On closer look, however, it's the complaints that fail, not the market.  Some are false or greatly exaggerated; others blame the market for problems caused by regulation; some are true, but preferable to the alternative.  The problems with the problems:

  • High cost.  A mountain of regulation makes health care and health insurance a lot more expensive than they'd be on the free market.  Examples: Medical licensing greatly increases the cost of doctors, many of whom are overqualified for the work they actually do.  Regulation makes it hard to sell catastrophic and other low-cost insurance policies.
  • Externalities.  This is largely bait-and-switch.  Only a tiny fraction of modern health care treats contagious disease.
  • Moral hazard.  Insurance encourages unhealthy lifestyles and risky behavior if everyone pays the same rates.  But in a free market, insurers would charge riskier customers higher rates.  So why don't they?  Because regulators often tie their hands in the interest of "fairness." 
  • Adverse selection.  The least healthy people buy the most insurance if everyone pays equal rates.  But again, the free-market solution is to charge riskier customers higher rates.  Governments habitually create adverse selection problems by trying to equalize rates, banning pre-existing conditions clauses, and so on.
  • Consumer ignorance and irrationality.  If consumer ignorance were the problem, government could easily solve it with a good website.  What about the deeper problems of systematic error and blind trust?  They're both very real, but argue against government involvement.  If you take any decent health econ class, you'll hear about a pile of research showing that we greatly overestimate the health benefits of medicine - and put too much trust in medical authorities.  The government's response:  Encourage us to use more medicine, and remove financial incentives to second-guess the experts.  Real smart. 

If you're paying attention, you might notice that I've suggested some economically sensible role for government.  What's wrong with government programs to fight contagious disease, fund a health information website, or study the effectiveness of different treatments?  My answer: When you give government an inch, it takes a mile.  Government involvement in health care started with small measures like vaccinations.  Now it's over 20% of the budget, and rising fast.  Government involvement in health care is too dangerous to allow in any form.  We need to just pull the plug.

But wouldn't that be unjust to the poor?  Even if free-market health care is a lot cheaper, there will still be some Americans who can't afford it.  Many people think that a just society should proudly protect its weakest members - just like a family would. 

I could object that the "society as a family" analogy is oppressive, even totalitarian.  But I'm happy to accept it for the sake of argument.  Notice: Within the family, you are only legally obligated to care for your minor children and your spouse.  You are not legally obligated to take care of your siblings, your nephews and nieces, or even the parents who gave you life!  Almost everyone agrees with this approach.  So: If you don't think it's just to legally compel people to support the parents who gave them life, why in the world would it be just to legally compel people to support complete strangers?

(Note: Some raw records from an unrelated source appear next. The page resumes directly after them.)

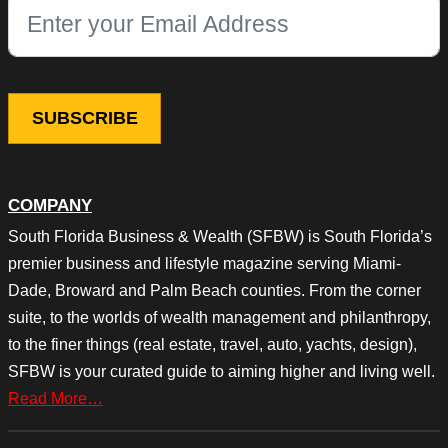
This field is for validation purposes and should be left unchang
COMPANY
South Florida Business & Wealth (SFBW) is South Florida’s
premier business and lifestyle magazine serving Miami-
Dade, Broward and Palm Beach counties. From the corner
suite, to the worlds of wealth management and philanthropy,
to the finer things (real estate, travel, auto, yachts, design),
SFBW is your curated guide to aiming higher and living well.
Read More…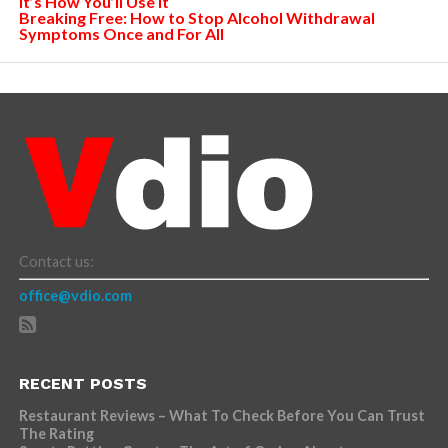
It’s How You’ll Use It
Breaking Free: How to Stop Alcohol Withdrawal
Symptoms Once and For All
Contact us:
office@vdio.com
RECENT POSTS
Restaurant Reviews – What To Check Before You Can Trust
The Rating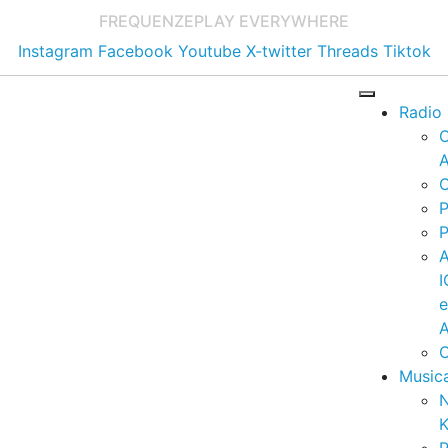
FREQUENZE
PLAY EVERYWHERE
Instagram
Facebook
Youtube
X-twitter
Threads
Tiktok
Radio
A
C
P
P
I
A
C
Music
K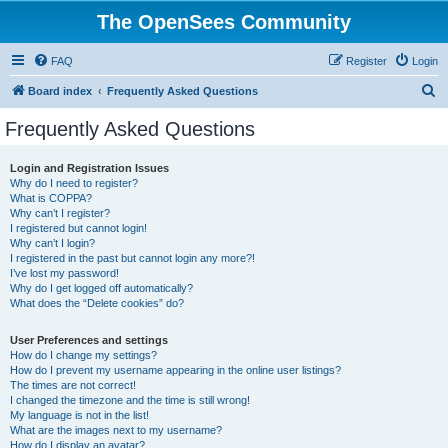
The OpenSees Community
FAQ
Register
Login
S
Board index
Frequently Asked Questions
e
Frequently Asked Questions
a
r
Login and Registration Issues
Why do I need to register?
c
What is COPPA?
h
Why can’t I register?
I registered but cannot login!
Why can’t I login?
I registered in the past but cannot login any more?!
I’ve lost my password!
Why do I get logged off automatically?
What does the “Delete cookies” do?
User Preferences and settings
How do I change my settings?
How do I prevent my username appearing in the online user listings?
The times are not correct!
I changed the timezone and the time is still wrong!
My language is not in the list!
What are the images next to my username?
How do I display an avatar?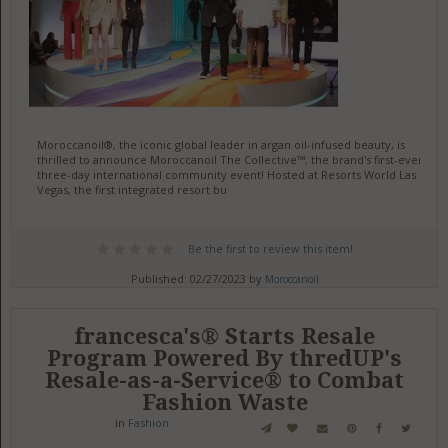
Moroccanoil®, the iconic global leader in argan oil-infused beauty, is
thrilled to announce Moroccanoil The Collective™, the brand's first-ever
three-day international community event! Hosted at Resorts World Las
Vegas, the first integrated resort bu
Be the first to review this item!
Published: 02/27/2023 by
Moroccanoil
francesca's® Starts Resale
Program Powered By thredUP's
Resale-as-a-Service® to Combat
Fashion Waste
in
Fashion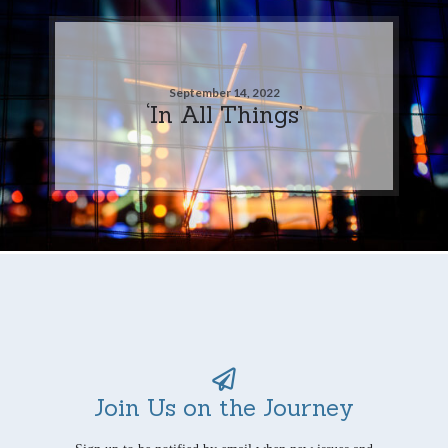
September 14, 2022
‘In All Things’
Join Us on the Journey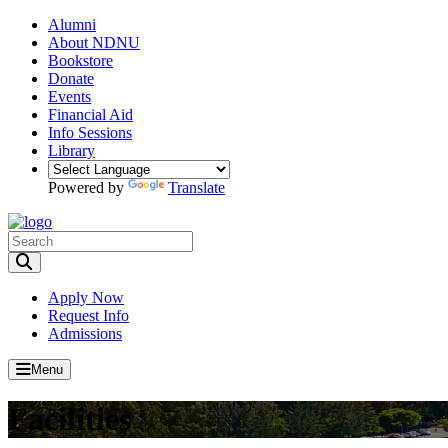
Alumni
About NDNU
Bookstore
Donate
Events
Financial Aid
Info Sessions
Library
Powered by
Translate
Toggle Search input
Apply Now
Request Info
Admissions
Menu
Facilities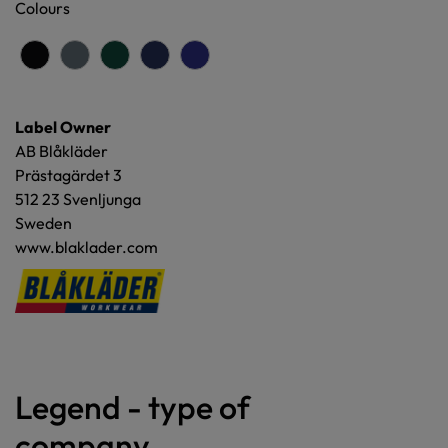
Colours
Label Owner
AB Blåkläder
Prästagärdet 3
512 23 Svenljunga
Sweden
www.blaklader.com
Legend - type of
company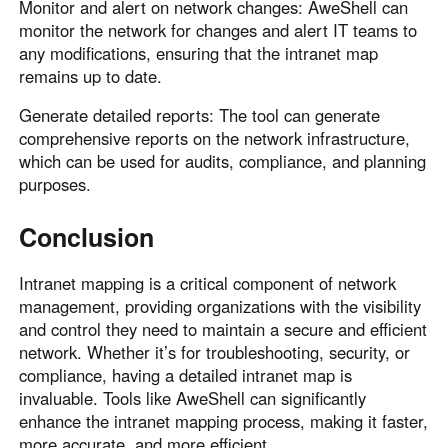
Monitor and alert on network changes: AweShell can
monitor the network for changes and alert IT teams to
any modifications, ensuring that the intranet map
remains up to date.
Generate detailed reports: The tool can generate
comprehensive reports on the network infrastructure,
which can be used for audits, compliance, and planning
purposes.
Conclusion
Intranet mapping is a critical component of network
management, providing organizations with the visibility
and control they need to maintain a secure and efficient
network. Whether it’s for troubleshooting, security, or
compliance, having a detailed intranet map is
invaluable. Tools like AweShell can significantly
enhance the intranet mapping process, making it faster,
more accurate, and more efficient.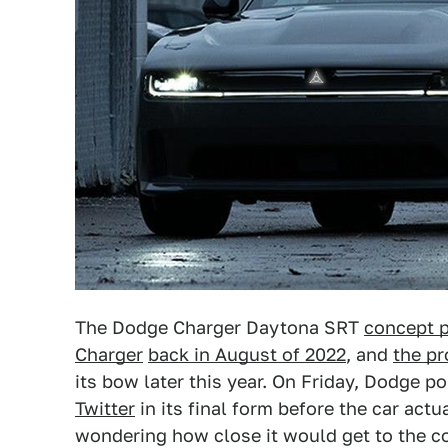
The Dodge Charger Daytona SRT
concept p
Charger
back in August of 2022
, and
the pr
its bow later this year. On Friday, Dodge p
Twitter
in its final form before the car act
wondering how close it would get to the con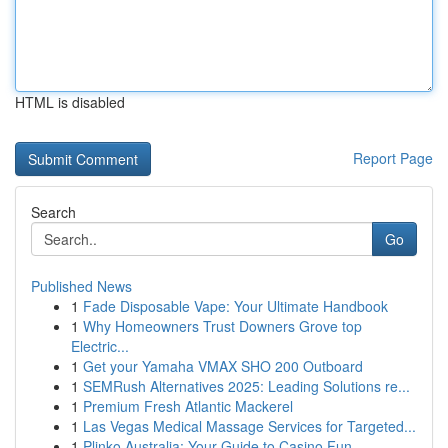
HTML is disabled
Report Page
Search
Go
Published News
1
Fade Disposable Vape: Your Ultimate Handbook
1
Why Homeowners Trust Downers Grove top
Electric...
1
Get your Yamaha VMAX SHO 200 Outboard
1
SEMRush Alternatives 2025: Leading Solutions re...
1
Premium Fresh Atlantic Mackerel
1
Las Vegas Medical Massage Services for Targeted...
1
Plinko Australia: Your Guide to Casino Fun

It gets worse: Exaggerated notions of how much we owe our countrymen are a major rationalization for treating foreigners unjustly.  Billions of people around the world earn a dollar or two a day.  Haitians, for example, would be delighted to take a low-skilled job in the United States - even without health care.  But a leading argument against letting immigrants come is that they're already "bankrupting our health care system."  We're so obsessed with helping relatively poor Americans that we're willing to deny absolutely poor foreigners the basic human right to sell their labor to willing U.S. buyers.  That's evil enough to appall Dr. Horrible himself.